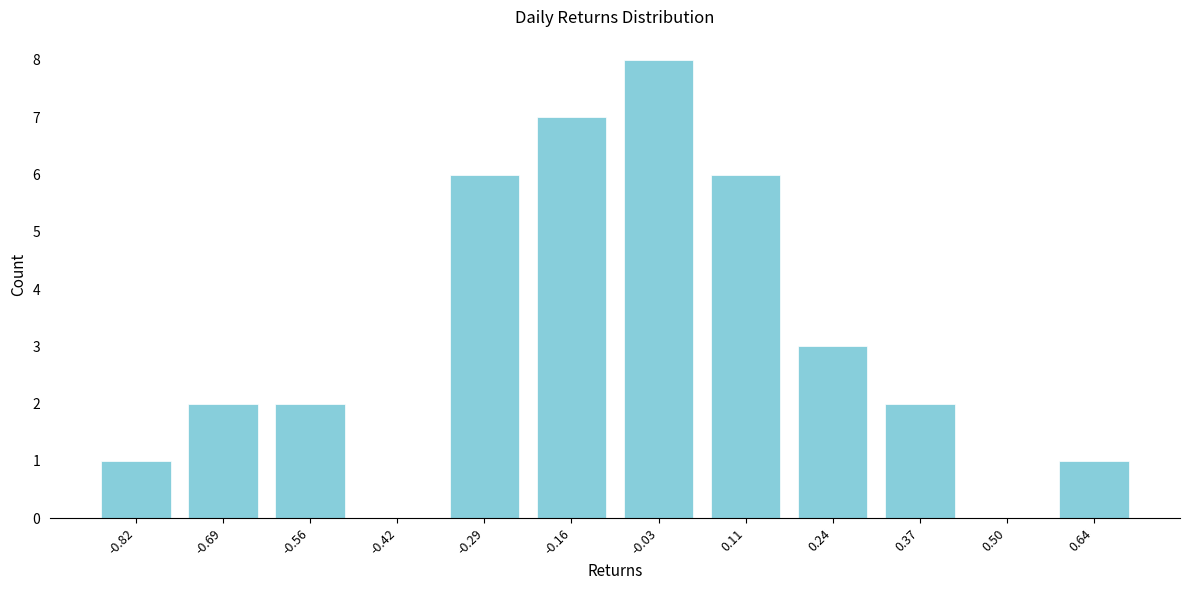

Reading left to right, extract all data points from this chart.

-0.82=1	-0.69=2	-0.56=2	-0.42=0	-0.29=6	-0.16=7	-0.03=8	0.11=6	0.24=3	0.37=2	0.50=0	0.64=1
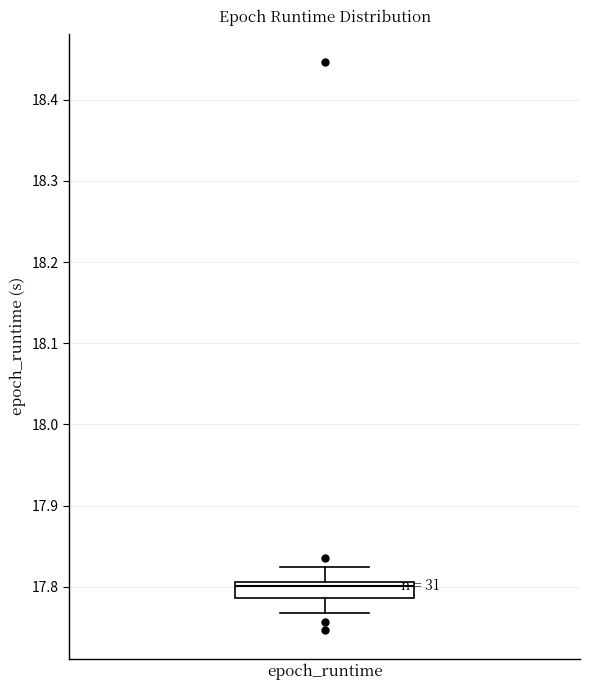

Transcribe this box plot: give where the median line is, the range the box spans, and where the two whiskers end, as read against the y-axis. The values are not printed on the chart, so give them approximately, as read against the axis.

median 17.80, box 17.79 to 17.81, whiskers 17.77 to 17.82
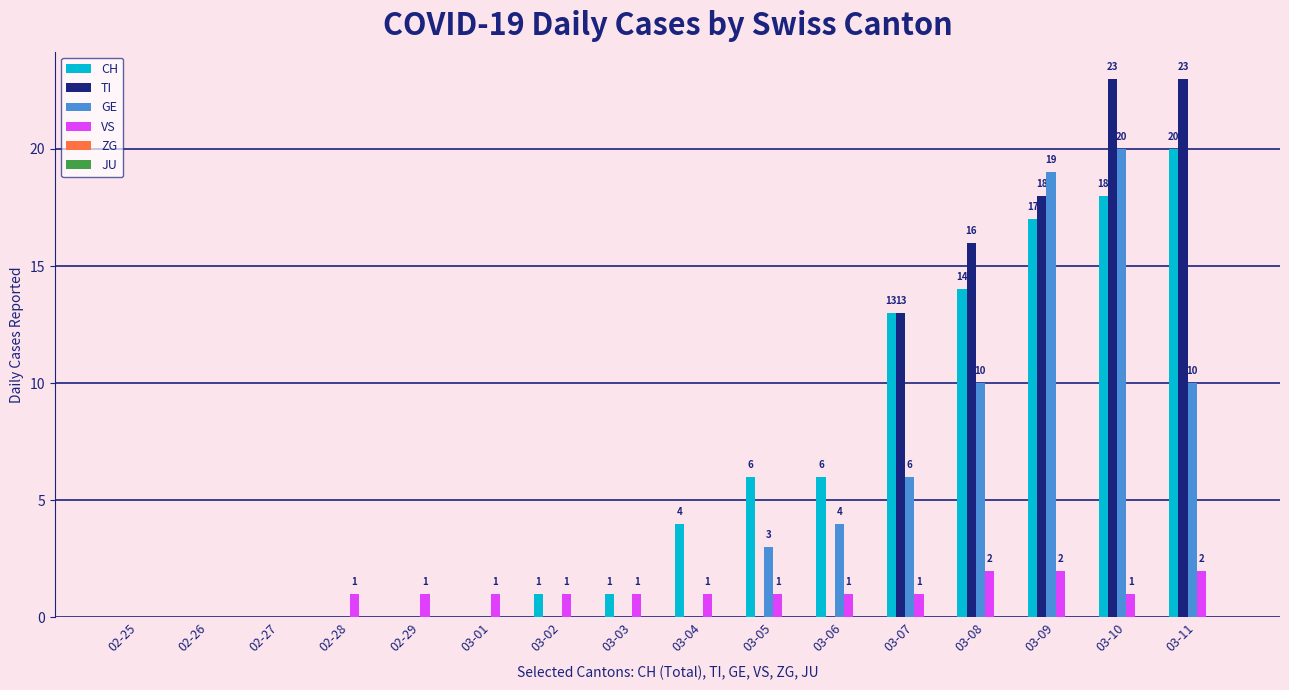

Between 03-01 and 03-11, which series saw the biggest shift?

TI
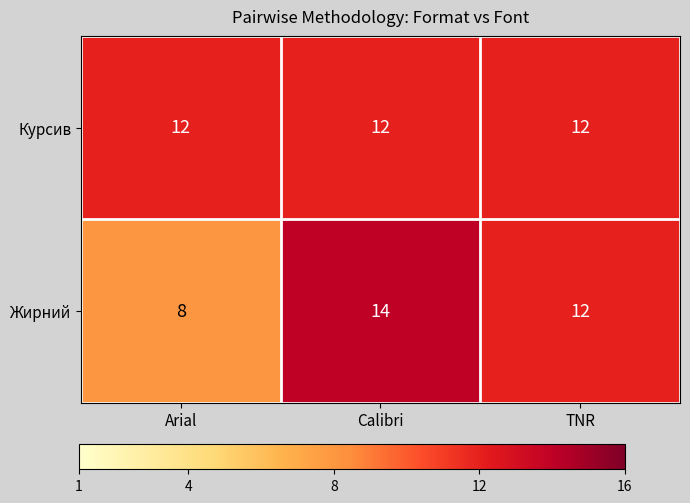

What is the sum of the Курсив values at TNR and Arial?

24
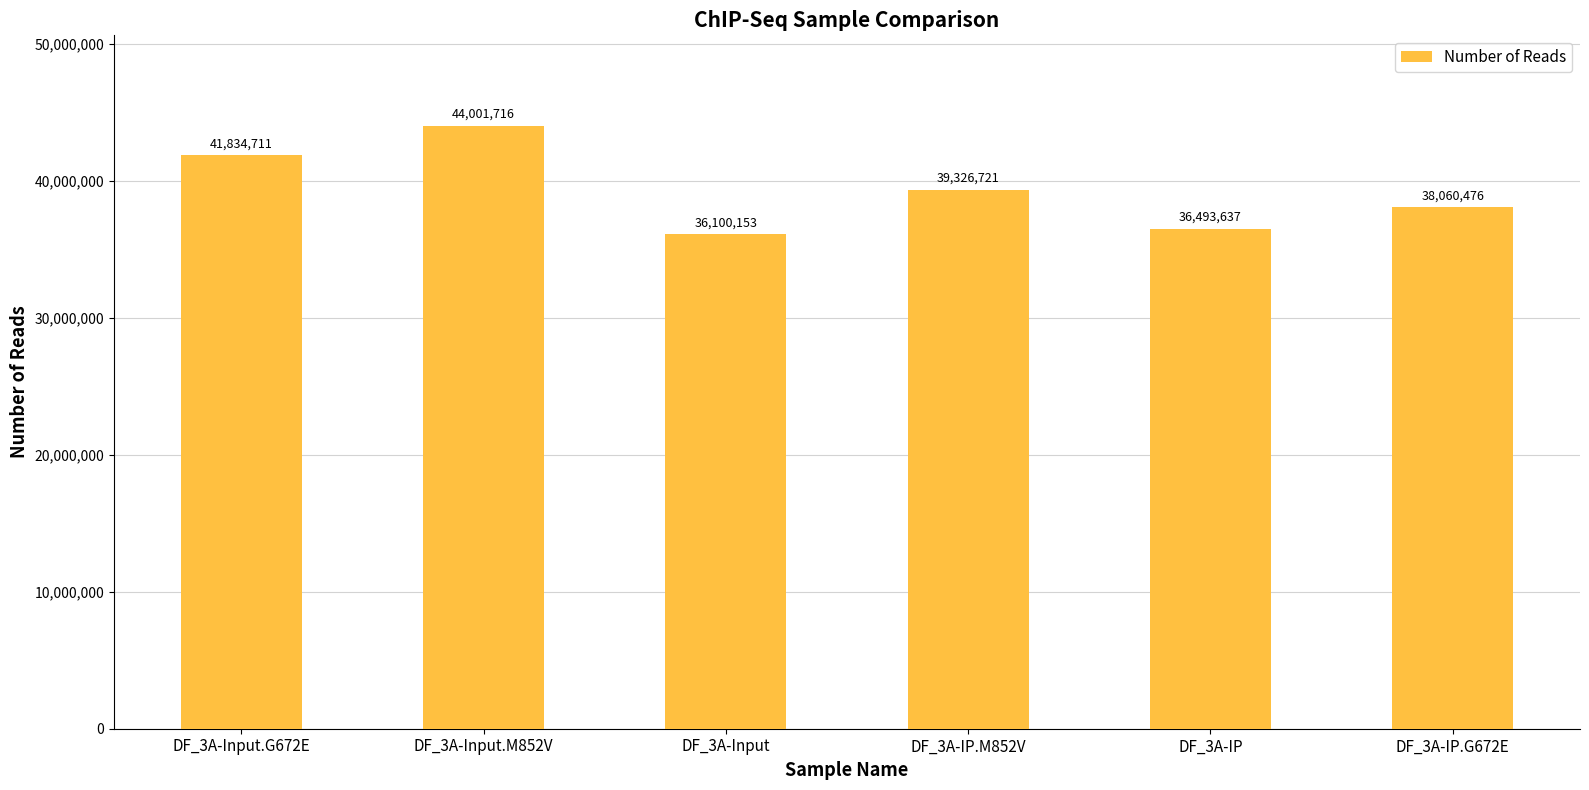

At which label is the value closest to 40050934?

DF_3A-IP.M852V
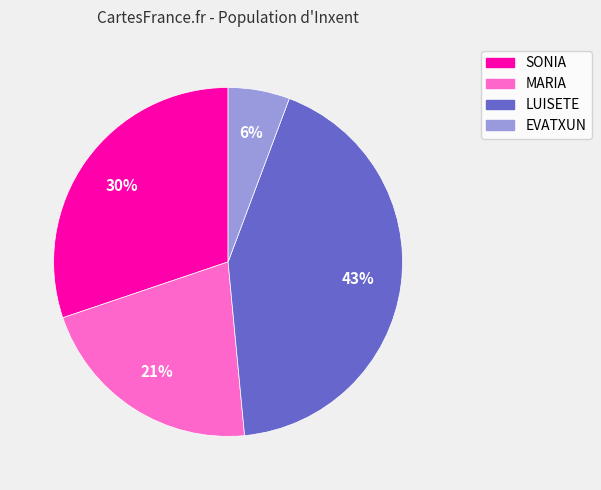

True or false: SONIA accounts for 24% of the total.

False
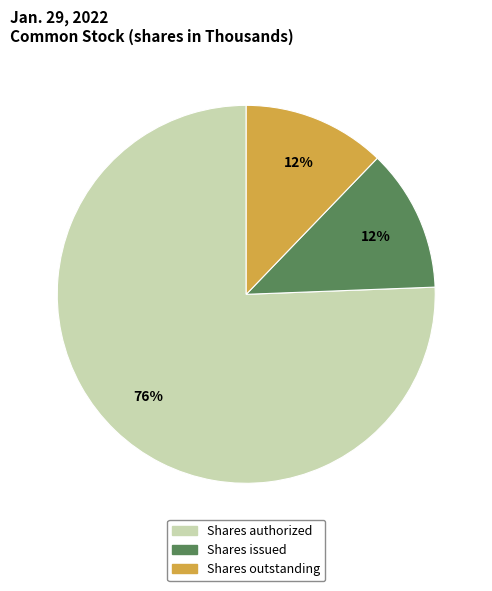

To the nearest percent, what is the average slice percentage?

33%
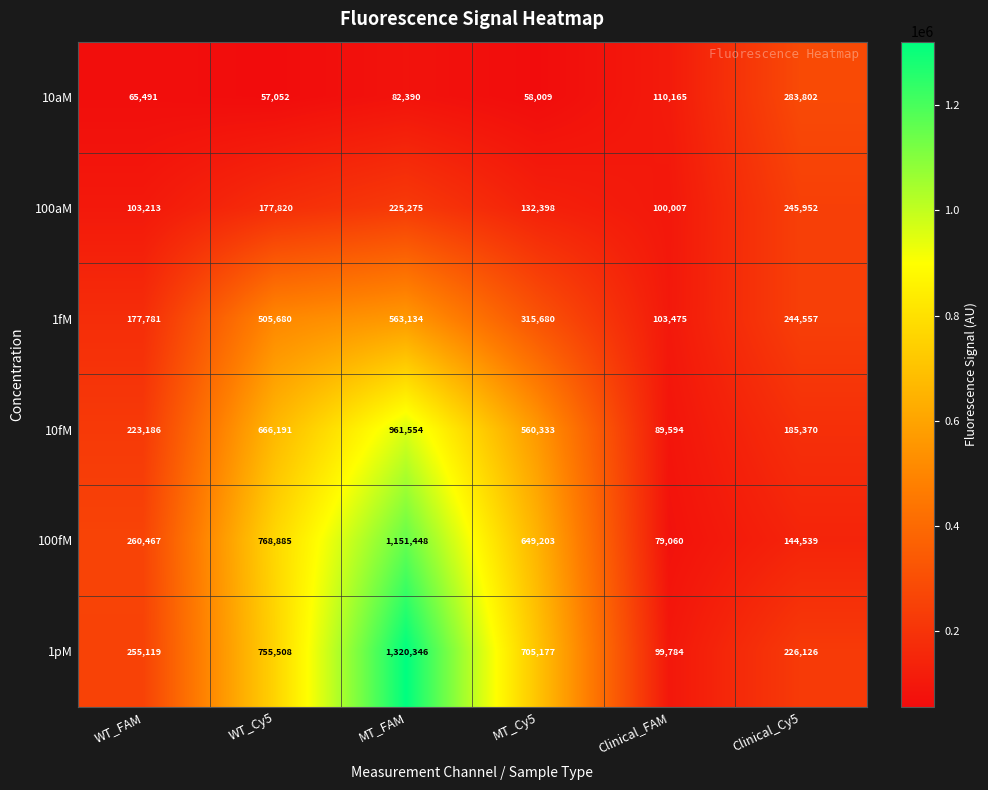

What value does the 1pM series have at WT_FAM, to the nearest 50?

255100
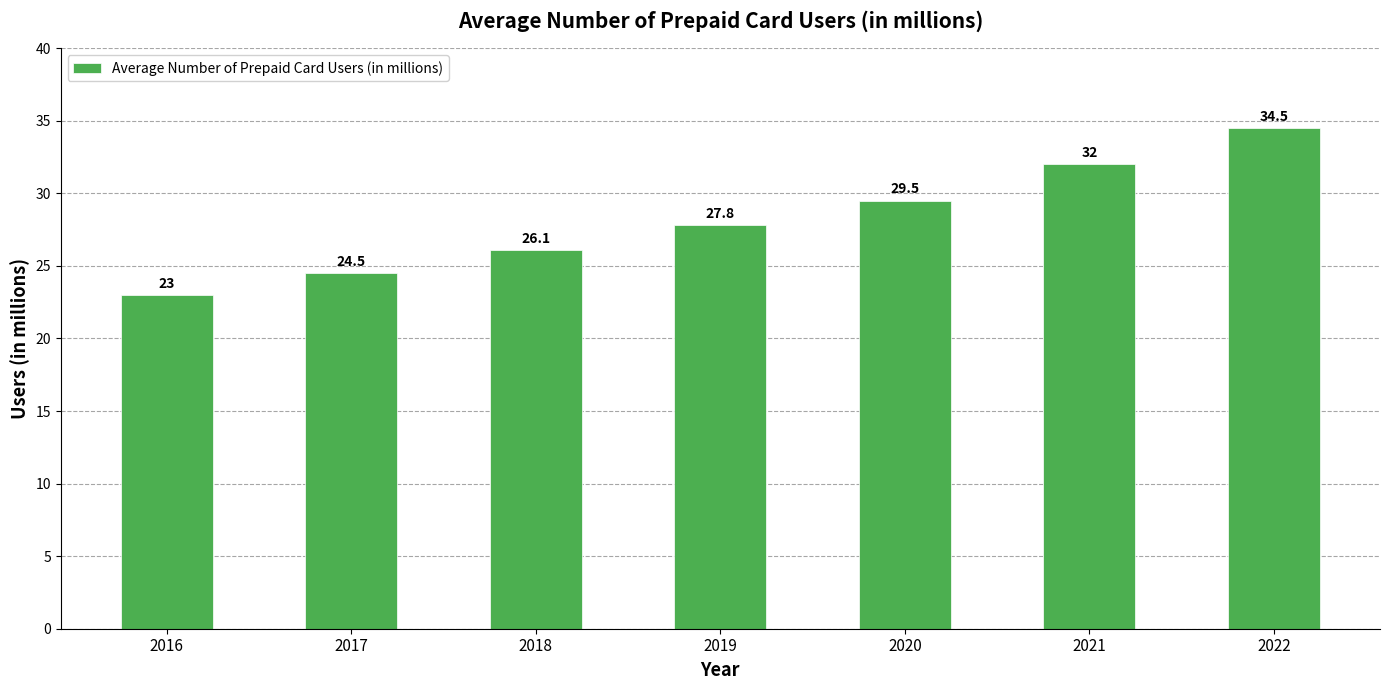

Rank the categories by value from lowest to highest.

2016, 2017, 2018, 2019, 2020, 2021, 2022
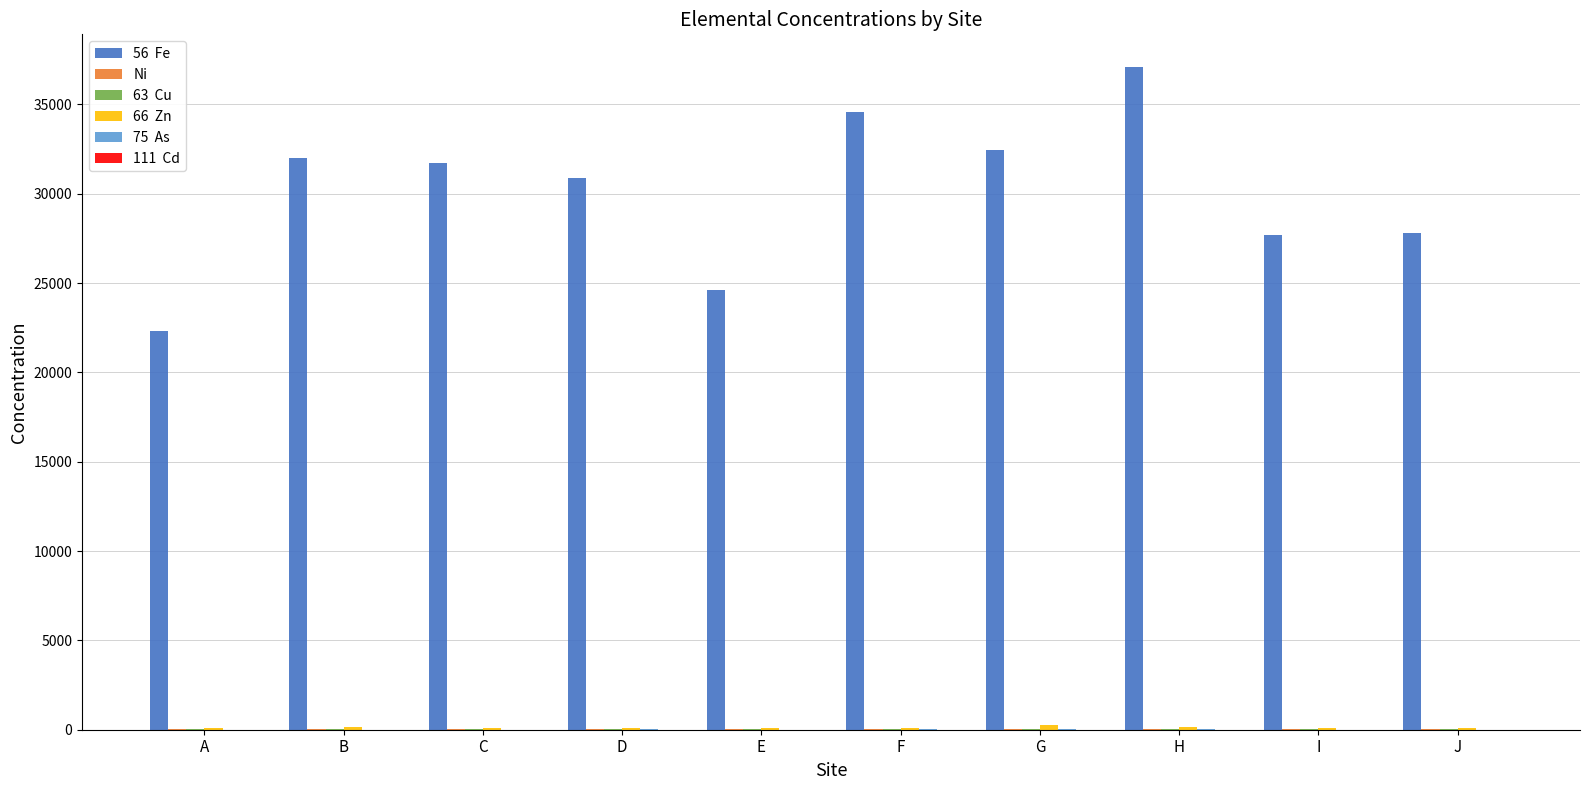

Which label corresponds to the largest value in the chart?

H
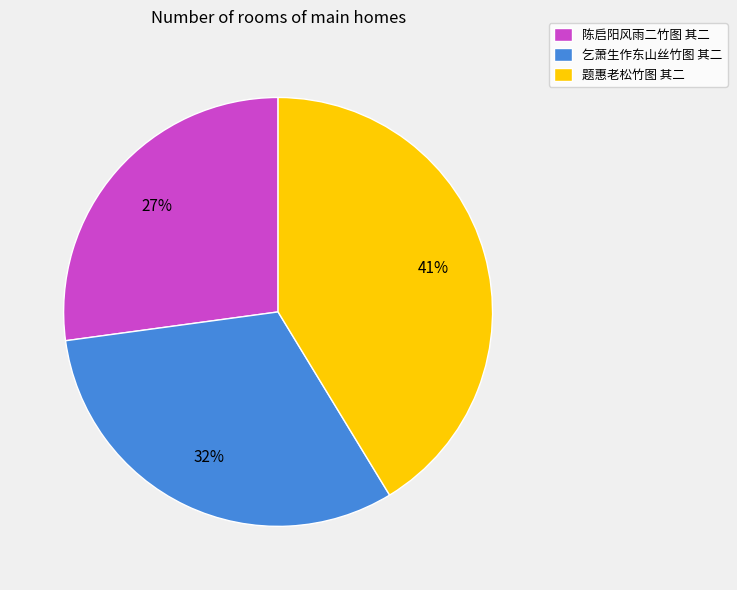

Is there any slice that represents more than half of the pie?

No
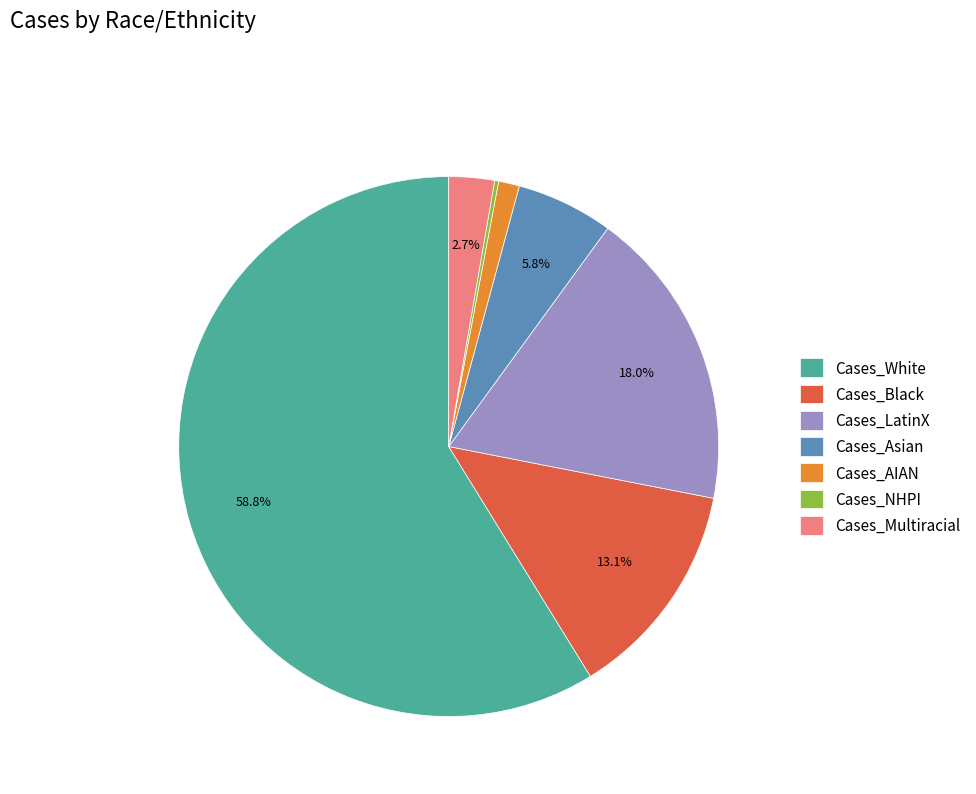

The Cases_LatinX slice represents 18% of the pie. True or false?

True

Description of the task:
How many lines in the rows above contain the string "series", matching case exactly? Reply with the number only.

Your solution:
2